Sunday, June 10, 2007

Fog on the Windowsill

I have seen fog slide over the shore and collect in the low spots of the hills, but now I have seen fog creep all the way up to the windowsill. It feels animate and solid as if I might open the window and pat it on its head. It has, after all, followed me around the steading.

When I called the cats back from their wanderings to the cottage for their dinner, it was there swirling above the roof, coy, I thought, out of reach of teeth and claws. It seemed even to have dampened the chorus of crows and swallowed the pesky gull that often hovers above the garden walls.

It very kindly concealed the remnants of the kitchen garden that make me sigh with their incompleteness every time I walk past. It swaddled the new trees planted in the garden struggling in the shadows of their senescent kin. The aspen now has a few green leaves large enough to quake in the protected winds within the walled garden.

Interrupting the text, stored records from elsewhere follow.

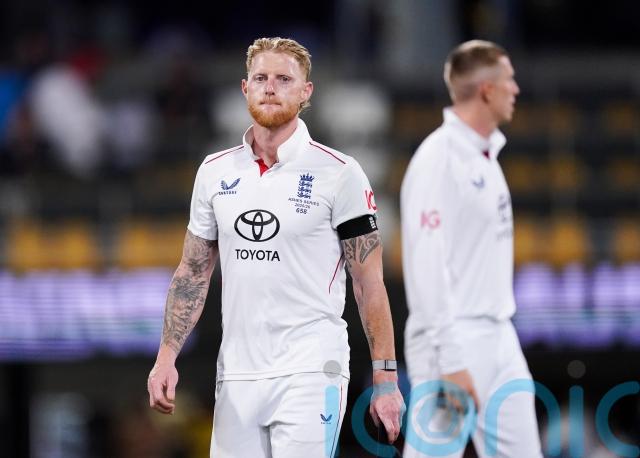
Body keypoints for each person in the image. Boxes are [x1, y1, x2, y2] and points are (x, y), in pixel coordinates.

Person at [147, 37, 405, 458]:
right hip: (237, 374)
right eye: (261, 78)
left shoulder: (340, 173)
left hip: (311, 368)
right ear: (244, 87)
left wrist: (386, 378)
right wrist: (166, 356)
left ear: (306, 92)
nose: (270, 87)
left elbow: (369, 283)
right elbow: (192, 272)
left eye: (284, 79)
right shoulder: (213, 172)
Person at [400, 40, 543, 457]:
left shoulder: (485, 158)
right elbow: (426, 265)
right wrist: (450, 358)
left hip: (499, 332)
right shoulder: (438, 160)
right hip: (452, 338)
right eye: (509, 79)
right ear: (486, 89)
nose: (515, 88)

The anonymous Acer (some form of maple) that I brought home in a styrofoam cup from the stoop of the charity shop has one leaf waving like a miniature Canadian flag in the soft still moist air of the perennial bed it shares with the peonies, lupins, and nettles. The horse chestnut and the alder, too, are holding their own within the protecting walls of the garden--both the walls of stone and of soft moist air.

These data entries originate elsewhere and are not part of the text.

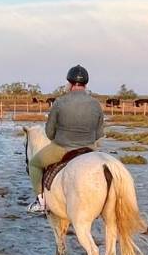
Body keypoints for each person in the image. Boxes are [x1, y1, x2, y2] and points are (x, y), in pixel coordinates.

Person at [27, 65, 104, 214]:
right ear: (85, 84)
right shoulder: (96, 104)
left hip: (63, 148)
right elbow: (99, 133)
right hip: (90, 149)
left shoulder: (59, 102)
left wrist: (61, 138)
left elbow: (49, 133)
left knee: (34, 164)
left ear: (69, 83)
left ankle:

As with the blanketing fog, I am learning to live with nettles. I have much in common with their nolo tangere attitude, their love of rich dark earth, and their usefulness once you have won through their sting.

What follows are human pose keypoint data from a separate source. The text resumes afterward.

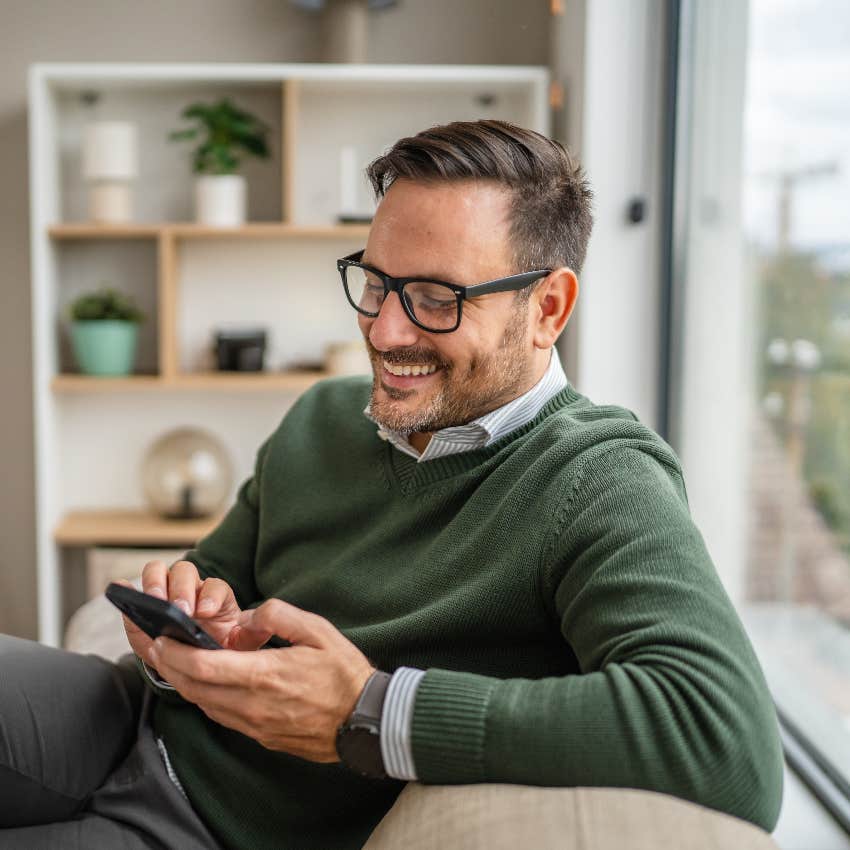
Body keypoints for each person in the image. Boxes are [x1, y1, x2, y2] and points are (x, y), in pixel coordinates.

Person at [0, 119, 784, 849]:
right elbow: (219, 571)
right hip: (122, 714)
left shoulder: (599, 479)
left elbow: (723, 740)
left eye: (437, 300)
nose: (384, 331)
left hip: (212, 830)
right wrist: (185, 603)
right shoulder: (324, 416)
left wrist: (367, 711)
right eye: (377, 284)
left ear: (548, 307)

Unlike T.S. Eliot's yellow fog for Prufrock*, this fog is the gift of the sea and the lochs and the lochans and the secret rivers of the peat bogs. And so it, too, must be treasured.






*From The Love Song of J. Alfred Prufrock by T.S. Eliot. I got this stanza from http://www.geocities.com/athens/acropolis/5616/prufrock.html I have admired this poem and this metaphor since I first met up with it in Miss Bush's English class in Indianapolis, Indiana.

The yellow fog that rubs its back upon the window-panes,
The yellow smoke that rubs its muzzle on the window-panes,
Licked its tongue into the corners of the evening,
Lingered upon the pools that stand in drains,
Let fall upon its back the soot that falls from chimneys,
Slipped by the terrace, made a sudden leap,
And seeing that it was a soft October night,
Curled once about the house, and fell asleep.

5 Comments:

At 1:24 AM, Blogger Hayden said...

fog has such a personality - and it varies with season. We live in fog here, too, and treasure the blue sky when it peeps through.

 
At 9:44 AM, Blogger scorrie said...

nt a picture // fog that thick does sometimes appear tho i doubt if I have ever seen it as you desribe // an d you sure desribe it to purrrrrfection // Joseph is superb too / morris //

 
At 9:46 AM, Blogger scorrie said...

you sure do paint a picture // fog that thick does sometimes appear tho i doubt if I have ever seen it as you desribe // an d you sure desribe it to purrrrrfection // Joseph is superb too / morris //

 
At 1:31 PM, Blogger landgirl said...

Hayden, it is interesting that tho we have words and personifications for other weather elements, fog seems to stand out in its characterizations as having a consciousness.

 
At 1:11 AM, Anonymous Anonymous said...

We just read the Love Song in Book Club. I liked that verse for its description of catlike fog, although someone pointed out it could be a dog too.